Methylsulfonylmethane (MSM): An organic compound that is a source of sulfur (which is critical in the production of collagen), MSM is an effective anti-inflammatory that can also support cellular health and reduce the negative effects of oxidative stress. It is often administered in combination with glucosamine and chondroitin to reduce pain and swelling; some research hints that it can even slow joint degeneration. One equine study suggested that it is most effective in higher doses.
Yucca: Believed to enhance the body’s normal repair of connective tissue and joints, Yucca Saponin is an herb that is frequently included in preparations formulated to enhance joint comfort.

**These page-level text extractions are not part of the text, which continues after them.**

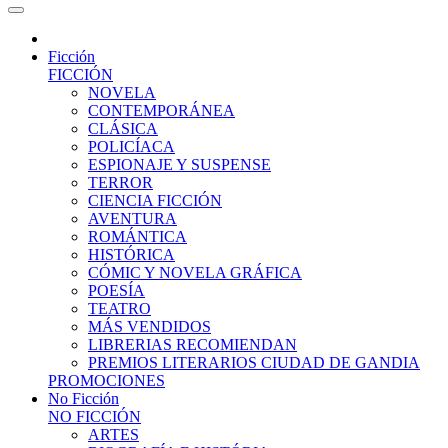
Ficción
FICCIÓN
NOVELA
CONTEMPORÁNEA
CLÁSICA
POLICÍACA
ESPIONAJE Y SUSPENSE
TERROR
CIENCIA FICCIÓN
AVENTURA
ROMÁNTICA
HISTÓRICA
CÓMIC Y NOVELA GRÁFICA
POESÍA
TEATRO
MÁS VENDIDOS
LIBRERIAS RECOMIENDAN
PREMIOS LITERARIOS CIUDAD DE GANDIA
PROMOCIONES
No Ficción
NO FICCIÓN
ARTES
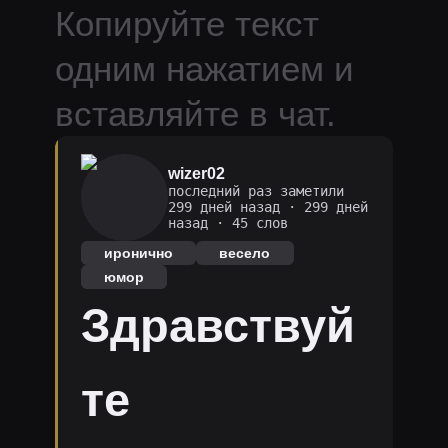
Копируйте текст
одним нажатием и
вставляйте в чат.
wizer02
последний раз заметили
299 дней назад
·
299 дней
назад
· 45 слов
иронично
весело
юмор
Здравствуй
те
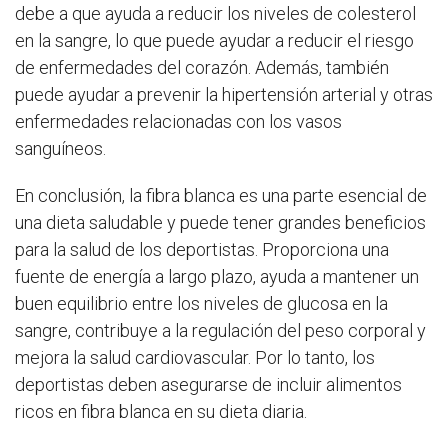
debe a que ayuda a reducir los niveles de colesterol
en la sangre, lo que puede ayudar a reducir el riesgo
de enfermedades del corazón. Además, también
puede ayudar a prevenir la hipertensión arterial y otras
enfermedades relacionadas con los vasos
sanguíneos.
En conclusión, la fibra blanca es una parte esencial de
una dieta saludable y puede tener grandes beneficios
para la salud de los deportistas. Proporciona una
fuente de energía a largo plazo, ayuda a mantener un
buen equilibrio entre los niveles de glucosa en la
sangre, contribuye a la regulación del peso corporal y
mejora la salud cardiovascular. Por lo tanto, los
deportistas deben asegurarse de incluir alimentos
ricos en fibra blanca en su dieta diaria.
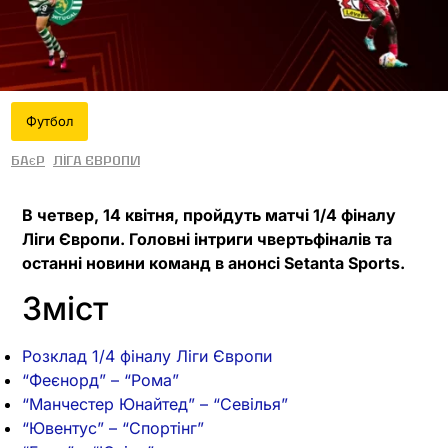
Футбол
Баєр
Ліга Європи
В четвер, 14 квітня, пройдуть матчі 1/4 фіналу
Ліги Європи. Головні інтриги чвертьфіналів та
останні новини команд в анонсі Setanta Sports.
Зміст
Розклад 1/4 фіналу Ліги Європи
“Феєнорд” – “Рома”
“Манчестер Юнайтед” – “Севілья”
“Ювентус” – “Спортінг”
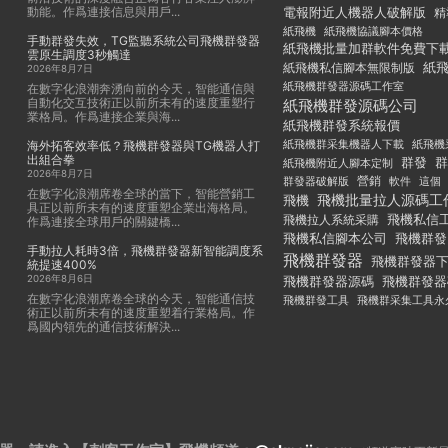
動能。作爲連接信息與用戶...
電報附近人機器人破解版
精
紙飛機
紙飛機協議腳本價格
手動群發失效，TG監聽系統公司飛機群發器
紙飛機批量加群軟件免費下
雲原生調度3秒觸達
紙
紙飛機私信腳本無限制版
2026年8月7日
紙飛機群發器源碼工作室
在數字化浪潮奔湧向前的今天，智能通信與
自動化交互技術正以前所未有的速度重塑行
紙飛機群發源碼公司
業格局。作爲連接企業與海...
紙飛機群發系統報價
紙飛機群采集機器人下載
紙飛機
海外拓客效率低？飛機群發器與TG機器人打
出組合拳
群發
群
紙飛機附近人腳本定制
2026年8月7日
群發器破解版
營銷
這個
軟件
在數字化浪潮席卷全球的當下，智能營銷工
飛機批量拉人源碼工
飛機
具正以前所未有的速度重塑企業出海格局。
飛機私信
飛機拉人系統采購
作爲連接全球用戶的關鍵橋...
飛機私信腳本公司
飛機群發
手動拉人耗時3倍，飛機群發器新智能調度系
飛機群發器
飛機群發器
統提速400%
2026年8月6日
飛機群發器
飛機群發器源碼
在數字化浪潮席卷全球的今天，智能通信技
飛機群發工具
飛機群采集工具永
術正以前所未有的速度重塑着行業格局。作
爲國内領先的通信技術解決...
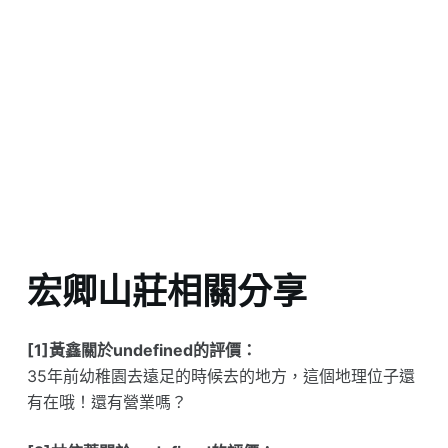
宏卿山莊相關分享
[1]黃鑫關於undefined的評價：
35年前幼稚園去遠足的時候去的地方，這個地理位子還
有在哦！還有營業嗎？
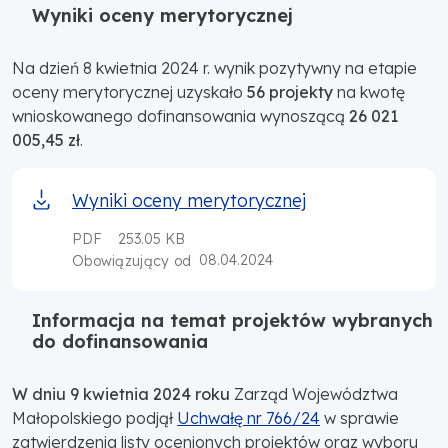
Wyniki oceny merytorycznej
Na dzień 8 kwietnia 2024 r. wynik pozytywny na etapie
oceny merytorycznej uzyskało
56 projekty
na kwotę
wnioskowanego dofinansowania wynoszącą
26 021
005,45 zł
.
Wyniki oceny merytorycznej
PDF
253.05 KB
08.04.2024
Obowiązujący od
Informacja na temat projektów wybranych
do dofinansowania
W dniu 9 kwietnia 2024 roku
Zarząd Województwa
Małopolskiego podjął
Uchwałę nr 766/24
w sprawie
zatwierdzenia listy ocenionych projektów oraz wyboru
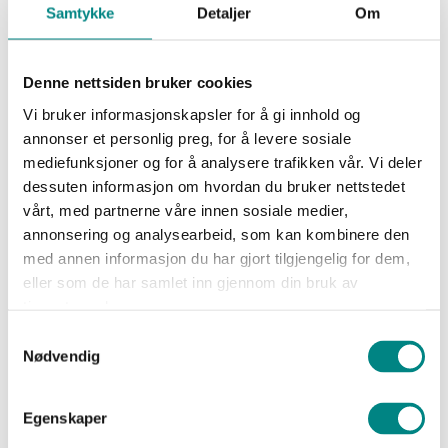
Samtykke
Detaljer
Om
Denne nettsiden bruker cookies
Vi bruker informasjonskapsler for å gi innhold og
annonser et personlig preg, for å levere sosiale
mediefunksjoner og for å analysere trafikken vår. Vi deler
dessuten informasjon om hvordan du bruker nettstedet
vårt, med partnerne våre innen sosiale medier,
annonsering og analysearbeid, som kan kombinere den
med annen informasjon du har gjort tilgjengelig for dem,
eller som de har samlet inn gjennom din bruk av
Crispy Squid
tjenestene deres.
Samtykkevalg
Nødvendig
Egenskaper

Older horses and those experiencing stiffness would likely benefit from the inclusion of this ingredient in an oral supplement.
Some words of advice when shopping for nutraceuticals:
First, look for products that are backed by research. The FDA does not regulate nutraceuticals the way it does pharmaceuticals, so you owe it to your horse to be his advocate.
Read labels carefully, keeping in mind that not all natural or herbal ingredients are “show-safe,” meaning they cannot be used when competing in certain regulated events. To check the Fédération Équestre Internationale’s list of prohibited substances and controlled medications, which is updated periodically, please go to: https://inside.fei.org/fei/cleansport/ad-h/prohibited-list.
Last but not least, keep your veterinarian in the loop when choosing and using any nutraceutical supplement for your horse. It goes without saying that you should always follow recommended dosages to ensure safety; however, there are times when pharmaceutical intervention might be indicated instead.